## Job item a
In the dataset rows, copy out the lines that begin at the one containing "Immo 5k fait" and end with the one containing "다른 RWA를 USD로 변환", keeping both of those lines. Leave out the pictures.

## Study text
The White House had hoped the 75th anniversary gathering would be a show of alliance unity and resolve against Russia. But the US domestic political turmoil and renewed equivocations from Trump about Washington’s commitments to the alliance’s common security principles contributed to an intense sense of unease.
Much of the talk throughout the week, whether in the cavernous convention centre where leaders gathered, at formal receptions across the US capital or at after-hours gatherings at bars and embassies, centred around how Biden had performed at the summit’s proceedings — and what his future would hold.
On Thursday evening as the summit’s programme was nearing its end, Biden mistakenly referred to Ukrainian President Volodymyr Zelenskyy as Russian President Vladimir Putin. He caught himself quickly, but the gaffe only stoked the tense environment and those in the room gasped.
“Now I want to hand it over to the president of Ukraine who has as much courage as he has determination, ladies and gentleman, President Putin,” Biden said, before quickly adding: “President Putin, he’s going to beat President Putin — President Zelenskyy.”
Viktor Orbán, Hungary’s prime minister who left the summit on Thursday to meet Trump in Florida, told other leaders at a formal White House dinner on Wednesday that Nato allies who still thought Biden could win “were like people on the Titanic playing violins as the ship went down”, according to people briefed on his private remarks.
Others were quick to dismiss such pessimism. Biden had been “fully present” during the summit, people who witnessed his official interventions said, and did not appear either distracted by the political storm outside the Nato bubble or as fatigued as he did during the debate two weeks ago that scrambled his re-election chances.
“The focus here really has been on the substance,” insisted Jake Sullivan, Biden’s national security adviser. “It’s been on what we’re trying to deliver for the defence of the alliance and deliver for Ukraine and deliver in our partnerships with the Indo-Pacific. It hasn’t been about politics.”
But his acuity and coherence during the White House dinner on Wednesday night was the main topic of conversation among delegations the next day, underscoring the widespread nervousness among Nato allies as to whether he would be able to continue to campaign — and eventually win.
Dozens of world leaders and their aides collectively held their breath at the opening ceremonies on Tuesday, where Biden surprised outgoing Nato secretary-general Jens Stoltenberg with the US’s highest civilian honour, the Presidential Medal of Freedom.
After reading encomiums for Stoltenberg from a teleprompter, Biden then turned to the tall Norwegian to fasten the medal around his neck. One person in the room said attendees could hear a pin drop as the gathered invitees waited to see whether the president could complete the task.
Other attendees of the opening session on Tuesday said Biden delivered strong remarks once cameras left the room. Biden’s true test will be a closing press conference on Thursday, where he is expected to take questions directly from journalists.
“He was robust and energetic in the room today,” said a person present during Wednesday’s closed-door sessions at the summit. “But being able to read prepared remarks from a paper is a low bar for a US president.”

(Dataset entries)
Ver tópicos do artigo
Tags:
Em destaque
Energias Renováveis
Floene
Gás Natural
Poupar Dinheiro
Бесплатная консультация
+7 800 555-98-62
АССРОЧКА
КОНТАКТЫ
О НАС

==

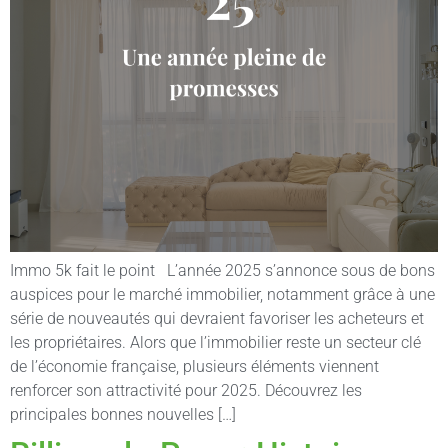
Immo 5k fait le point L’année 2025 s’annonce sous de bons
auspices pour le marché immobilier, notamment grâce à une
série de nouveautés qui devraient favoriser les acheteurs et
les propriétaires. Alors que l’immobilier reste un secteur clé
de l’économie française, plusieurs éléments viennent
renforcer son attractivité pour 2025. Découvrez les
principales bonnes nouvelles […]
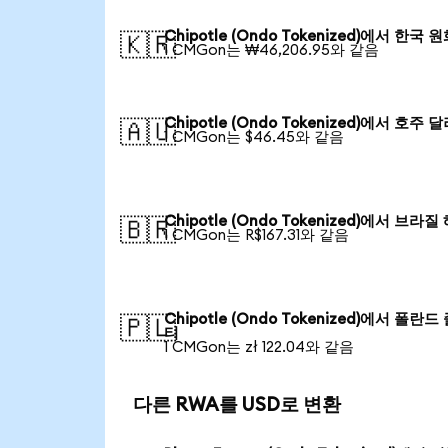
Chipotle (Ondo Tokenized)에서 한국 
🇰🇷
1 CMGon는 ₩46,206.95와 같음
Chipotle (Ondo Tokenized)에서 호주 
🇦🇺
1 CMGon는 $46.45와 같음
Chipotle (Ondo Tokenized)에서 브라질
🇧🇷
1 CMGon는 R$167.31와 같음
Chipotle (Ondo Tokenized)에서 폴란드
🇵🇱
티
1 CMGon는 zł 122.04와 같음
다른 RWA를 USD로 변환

## Job item b
Answer these questions from the article on the NATO summit:
(i) What honor did Biden present to Jens Stoltenberg?
(ii) What position does Jake Sullivan hold?
(iii) Where did Viktor Orbán go after leaving the summit on Thursday, and whom did he meet there?

## Reply a
Immo 5k fait le point L’année 2025 s’annonce sous de bons
auspices pour le marché immobilier, notamment grâce à une
série de nouveautés qui devraient favoriser les acheteurs et
les propriétaires. Alors que l’immobilier reste un secteur clé
de l’économie française, plusieurs éléments viennent
renforcer son attractivité pour 2025. Découvrez les
principales bonnes nouvelles […]
Chipotle (Ondo Tokenized)에서 한국 
🇰🇷
1 CMGon는 ₩46,206.95와 같음
Chipotle (Ondo Tokenized)에서 호주 
🇦🇺
1 CMGon는 $46.45와 같음
Chipotle (Ondo Tokenized)에서 브라질
🇧🇷
1 CMGon는 R$167.31와 같음
Chipotle (Ondo Tokenized)에서 폴란드
🇵🇱
티
1 CMGon는 zł 122.04와 같음
다른 RWA를 USD로 변환

## Reply b
(i) The Presidential Medal of Freedom, the highest civilian honor in the US.
(ii) He is Biden's national security adviser.
(iii) He went to Florida to meet Trump.